Hyperparameter 'train_size' is bigger than actual train size

timmy-ops · October 11, 2021, 5:15pm

I am following the tutorial on this link:

In the task.py file (https://github.com/GoogleCloudPlatform/tensorflow-lifetime-value/blob/0f8c16ea70a2e7da370965e23e9e2154978364fa/clv_mle/trainer/task.py)
of the used github Repo are the default hyperparameters given. They are using the parameter ‘train_size’ = 100’000, but the actual length of the trainingset is only 883.
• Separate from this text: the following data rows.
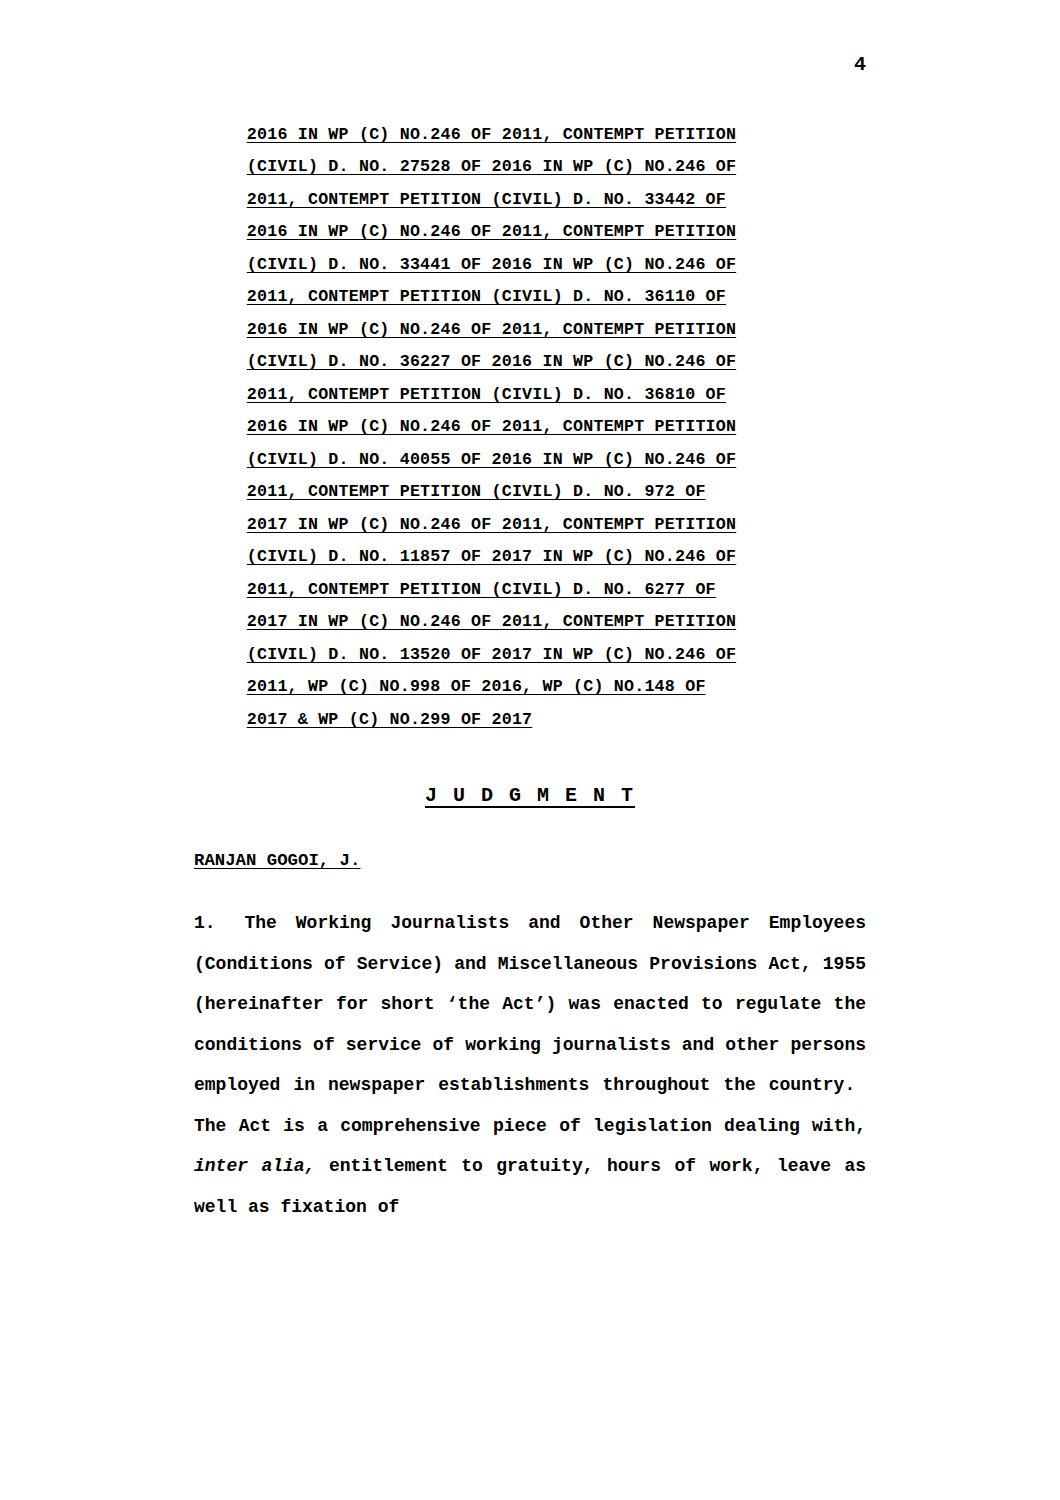4
2016 IN WP (C) NO.246 OF 2011, CONTEMPT PETITION
(CIVIL) D. NO. 27528 OF 2016 IN WP (C) NO.246 OF
2011, CONTEMPT PETITION (CIVIL) D. NO. 33442 OF
2016 IN WP (C) NO.246 OF 2011, CONTEMPT PETITION
(CIVIL) D. NO. 33441 OF 2016 IN WP (C) NO.246 OF
2011, CONTEMPT PETITION (CIVIL) D. NO. 36110 OF
2016 IN WP (C) NO.246 OF 2011, CONTEMPT PETITION
(CIVIL) D. NO. 36227 OF 2016 IN WP (C) NO.246 OF
2011, CONTEMPT PETITION (CIVIL) D. NO. 36810 OF
2016 IN WP (C) NO.246 OF 2011, CONTEMPT PETITION
(CIVIL) D. NO. 40055 OF 2016 IN WP (C) NO.246 OF
2011, CONTEMPT PETITION (CIVIL) D. NO. 972 OF
2017 IN WP (C) NO.246 OF 2011, CONTEMPT PETITION
(CIVIL) D. NO. 11857 OF 2017 IN WP (C) NO.246 OF
2011, CONTEMPT PETITION (CIVIL) D. NO. 6277 OF
2017 IN WP (C) NO.246 OF 2011, CONTEMPT PETITION
(CIVIL) D. NO. 13520 OF 2017 IN WP (C) NO.246 OF
2011, WP (C) NO.998 OF 2016, WP (C) NO.148 OF
2017 & WP (C) NO.299 OF 2017
J U D G M E N T
RANJAN GOGOI, J.
1. The Working Journalists and Other Newspaper Employees (Conditions of Service) and Miscellaneous Provisions Act, 1955 (hereinafter for short ‘the Act’) was enacted to regulate the conditions of service of working journalists and other persons employed in newspaper establishments throughout the country. The Act is a comprehensive piece of legislation dealing with, inter alia, entitlement to gratuity, hours of work, leave as well as fixation of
It is used for the following:

checkpoint_steps = int((train_size/batch_size) * (num_epochs/num_eval))
train_steps = (train_size/batch_size) * num_epochs

which in turn are used like this:

lr_schedule = tf.keras.optimizers.schedules.ExponentialDecay(               
  initial_learning_rate = 0.096505, 
  decay_steps = checkpoint_steps, 
  decay_rate = 0.7, 
  staircase=True)

…and this:

train_spec = tf.estimator.TrainSpec(
    input_fn = read_train,
    max_steps = train_steps)

I don’t get it. Why is the given parameter so huge?

(p.s.: I have some more issues, in case anyone is interested in helping out a lost student.)